SOURCE EXTRACT
_ _ _ _ _
Name, age, and Local 19: Why Philly men list their unions on Tinder
An undercover investigation into a regional dating quirk.
Swipe long enough and you were bound to find 'em.
Somewhere between “founder at tech company” and graduate student at Temple University was journeyman plumber at Local 690. And there was another, after the baristas, consultants, and (a favorite job title) “hustlers”: a tile setter at Local 1 Bricklayers and Allied Craftworkers Philadelphia. One guy just listed Glaziers Local Union 252, as if it spoke for itself.
They say the labor movement is dying. They must have never gone deep on Tinder.
On a platform where you get one big photo and just a few lines to prove your desirability, every word counts.
That men in the building trades were using their precious space to proclaim their Philly locals was saying something, I was sure. But what exactly? And, in the end, did it matter to the people they were trying to attract?
As The Inquirer’s labor reporter, I wanted to know. So I went undercover.
Tinder Reporting 101
A word on the investigative process: Reporting on Tinder is tricky.
My aim was to be up front. But, because Tinder won’t allow you to message anyone unless you both “like” each other, I also needed to attract matches. So I chose a come-hither photo and kept my bio ethically sound: “Reporter on duty.”
Then, because I couldn’t just filter for union members or write “building trades to the front,” I had to swipe. A lot. Which led to the inevitable muscle-memory of swiping left. Which led to the accidental rejection of a United Brotherhood of Carpenters profile, which led to one delirious hour later looking for just one more union guy...
Lastly, timing was important. If I didn’t message someone immediately after matching, I would have to undo some things, like this:
Of course, there were guys (usually, it should be noted, from electricians union Local 98) who trolled: Is this really what passes for a story at The Inquirer these days? Others tried to parlay the interview into a date, or at least a few more pics.
_ _ _ _ _
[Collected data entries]
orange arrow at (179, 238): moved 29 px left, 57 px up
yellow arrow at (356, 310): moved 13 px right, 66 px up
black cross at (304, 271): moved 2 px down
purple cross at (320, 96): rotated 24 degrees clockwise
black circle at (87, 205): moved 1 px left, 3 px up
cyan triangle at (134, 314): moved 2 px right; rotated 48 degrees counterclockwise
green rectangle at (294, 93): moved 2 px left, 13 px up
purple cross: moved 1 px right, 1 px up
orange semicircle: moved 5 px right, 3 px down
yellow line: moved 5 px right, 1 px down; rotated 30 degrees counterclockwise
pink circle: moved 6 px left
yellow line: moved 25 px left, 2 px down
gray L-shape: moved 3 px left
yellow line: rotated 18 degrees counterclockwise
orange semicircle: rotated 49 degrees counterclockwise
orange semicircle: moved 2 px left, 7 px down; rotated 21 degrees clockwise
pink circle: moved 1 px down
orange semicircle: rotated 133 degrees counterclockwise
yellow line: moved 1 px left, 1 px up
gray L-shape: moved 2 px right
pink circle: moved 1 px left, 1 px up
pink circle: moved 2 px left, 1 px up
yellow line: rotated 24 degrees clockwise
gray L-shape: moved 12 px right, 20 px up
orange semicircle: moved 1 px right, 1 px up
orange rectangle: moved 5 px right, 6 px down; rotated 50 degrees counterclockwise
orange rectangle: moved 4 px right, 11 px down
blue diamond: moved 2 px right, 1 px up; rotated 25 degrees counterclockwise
_ _ _ _ _
REQUIRED ACTIONS
1 > According to the article on Philly men listing their unions on Tinder, what did the reporter write as a Tinder bio?
2 > Write the next part of the article on Philly men listing their unions on Tinder.

EXPECTED OUTPUTS
1 > "Reporter on duty."

2 >
But the guys who did talk to me — stagehands, electricians, operating engineers — most of them unwilling to let me print their names, told me this: It was a pride thing. “Going from non union to union, you realize you really earned something,” one electrician said. “You bust your ass for it.”
Listing their local served a practical purpose — it was the most accurate way to describe their job because they didn’t have one consistent employer — but others said it might suggest they were a catch.
“I always grew up hearing the word union and thought it pretty much meant you’d be taken care of,” said Evan Sanders, who had recently left Sheet Metal Workers Local 19 for the Drywall Finishers Local 1955, whose profile read “union steel worker." He’s alluding to the fact that trade union members are paid well, have good health-care benefits, and get that most elusive of perks among young people these days: a pension.
Stephanie Tong, a communications professor at Wayne State University who studies online dating, said Sanders was sending a “courtship signal.” He’s saying, “Look at me. I’m a provider,” she said.
Another courtship signal: Matt Bennett, a longtime member of the Laborers, said he included his union on his profile because in Philly, nonunion is usually more “small time.”
So it’s showing that you’re legit?
He responded with a big-grinning emoji.
Do you think it helps you get dates?
“I don’t think it has done anything for me.”
Bennett, 30, was touching on one of the difficulties of dating apps. You might think you’re communicating one thing, with a photo or job title or even your height, but that might not be how the reader registers it. As one operating engineer told me, “99% on here don’t even know what the union is, anyway.” Tong said that sounded as if these guys were interested in presenting “their authentic identity,” even if others didn’t get it.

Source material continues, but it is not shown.